SOURCE MATERIAL Start Marker
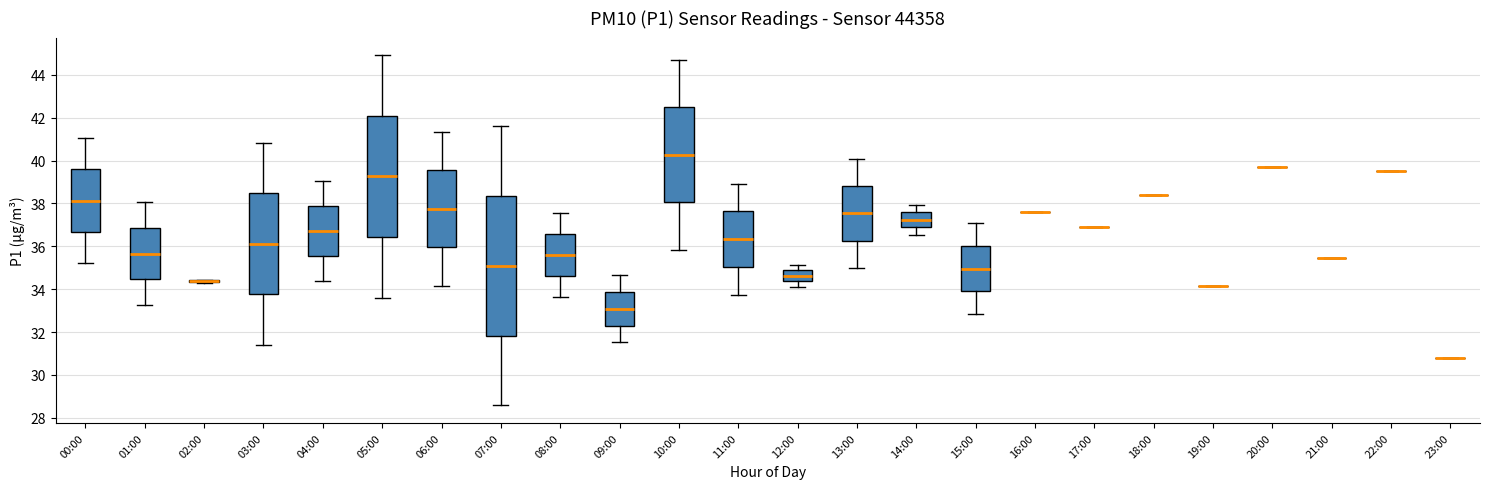

Which box is the tallest, from its lower edge to its upper edge?

07:00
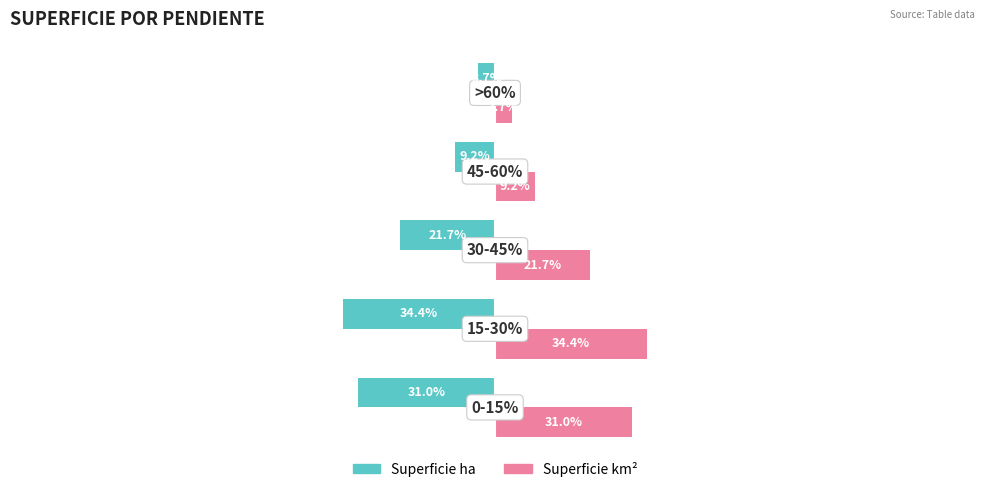

Which series has the largest total across all categories?

Superficie km²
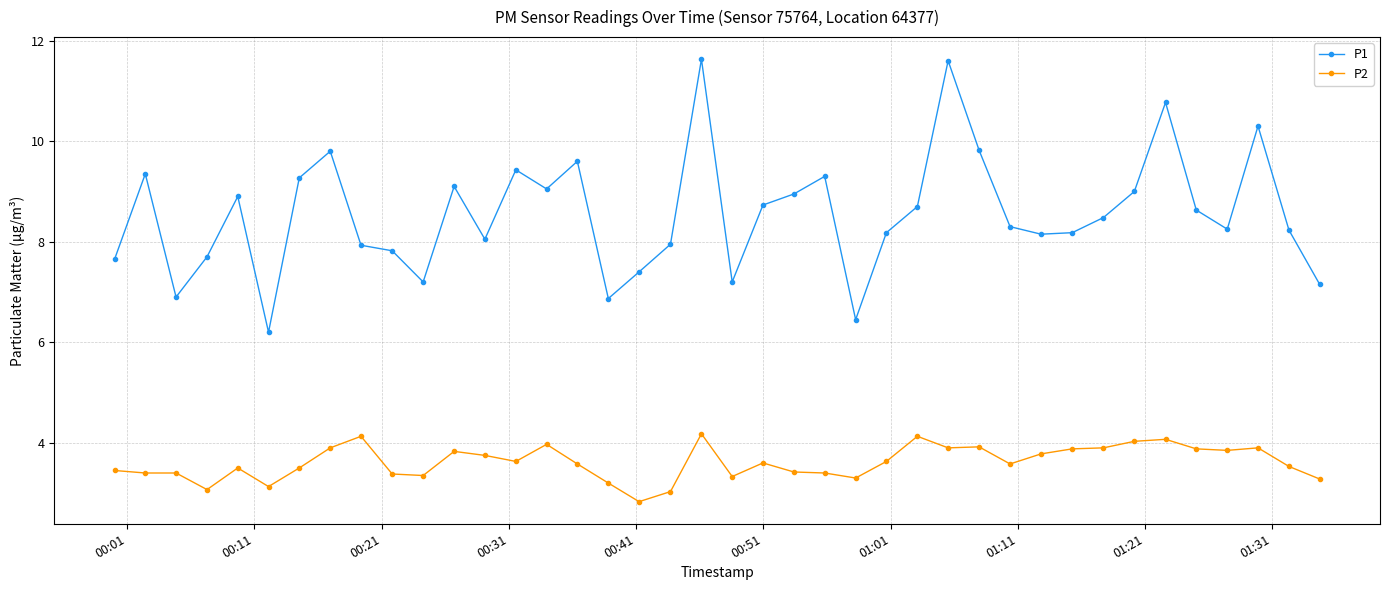

What is the minimum value for P1?

6.2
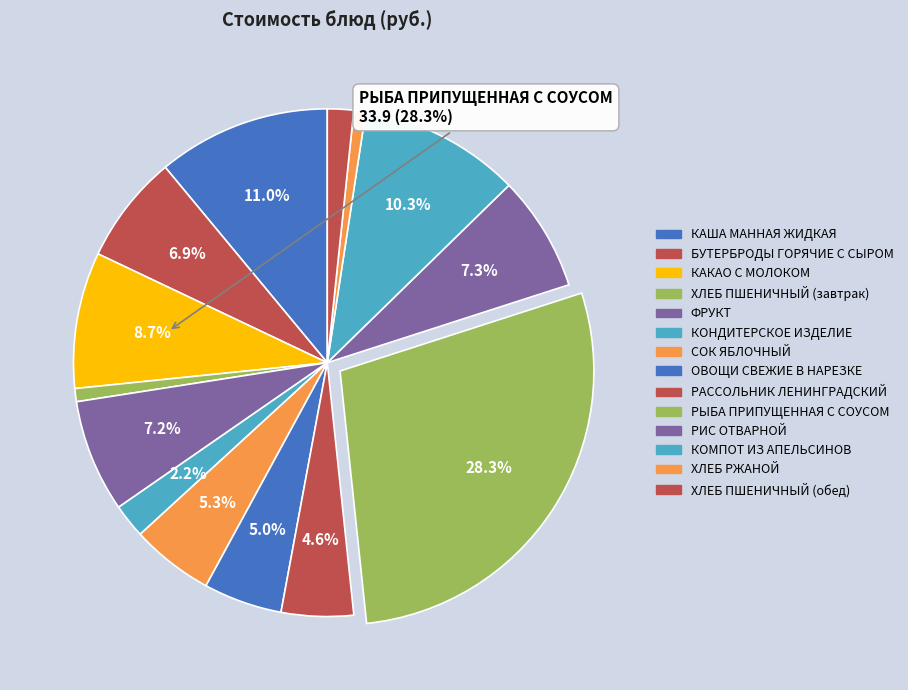

Is it true that ОВОЩИ СВЕЖИЕ В НАРЕЗКЕ is 5% of the pie?

True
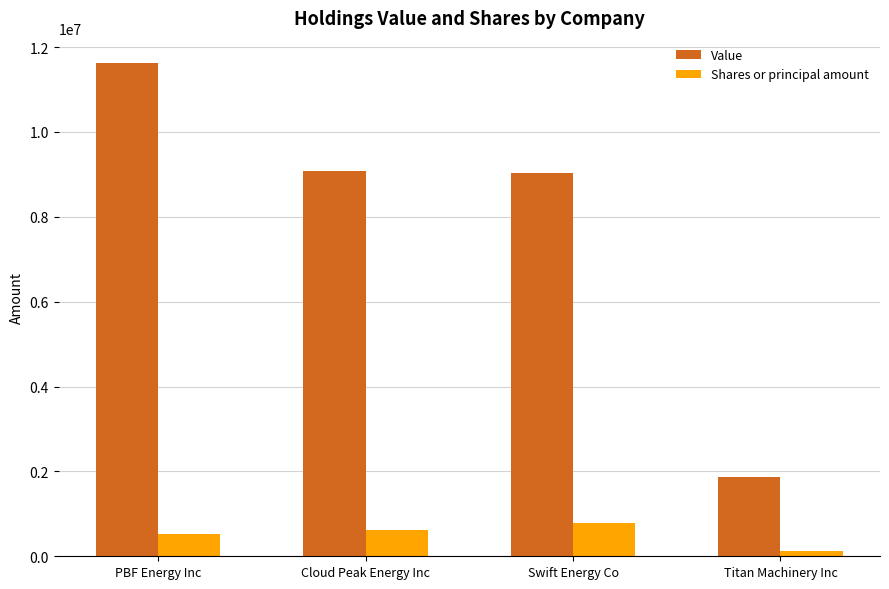

What is the average value of the Shares or principal amount series?

511084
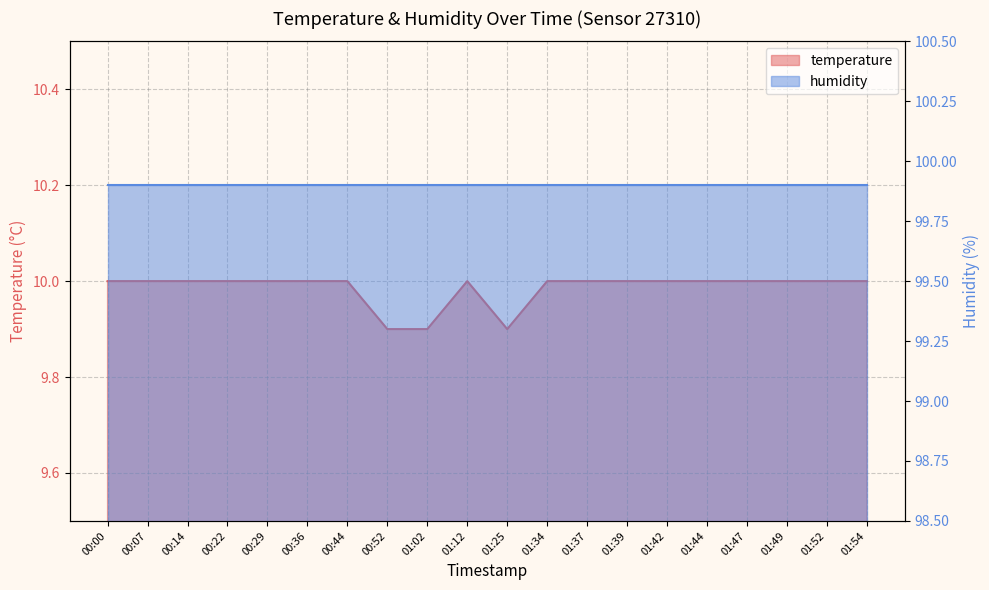

At which category does the data reach its first local valley?

01:25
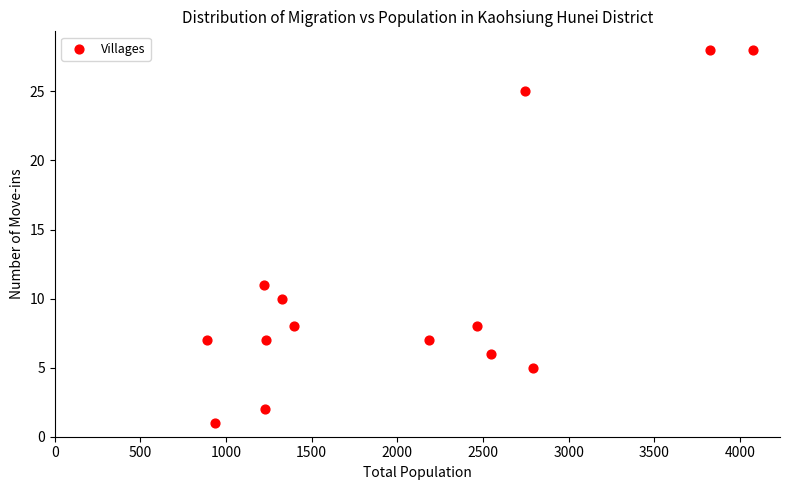

What Y value in the scatter plot is closest to 14?

11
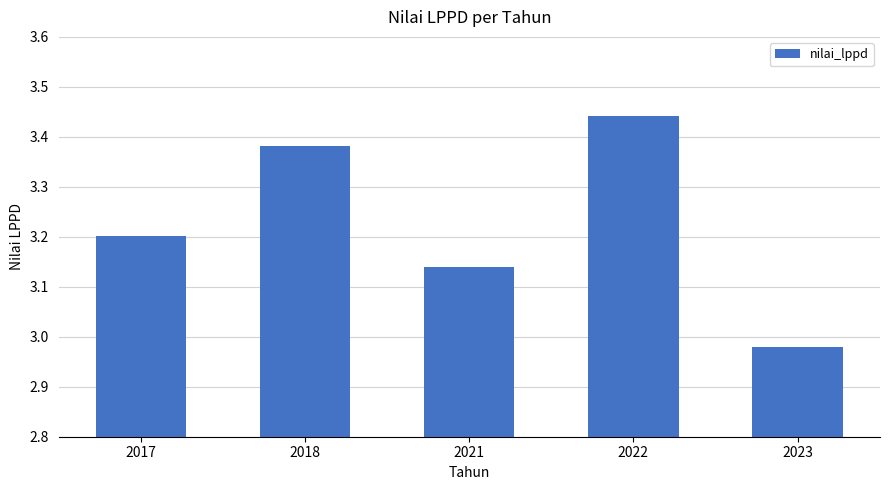

List the labels in order of value, smallest first.

2023, 2021, 2017, 2018, 2022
SOURCE MATERIAL End Marker
*THE TASK:* Reproduce the material above line for line, without changing any wording, and leave out the pictures.

*REPLY:*
Which box is the tallest, from its lower edge to its upper edge?

07:00

Which series has the largest total across all categories?

Superficie km²

What is the minimum value for P1?

6.2

Is it true that ОВОЩИ СВЕЖИЕ В НАРЕЗКЕ is 5% of the pie?

True

What is the average value of the Shares or principal amount series?

511084

At which category does the data reach its first local valley?

01:25

What Y value in the scatter plot is closest to 14?

11

List the labels in order of value, smallest first.

2023, 2021, 2017, 2018, 2022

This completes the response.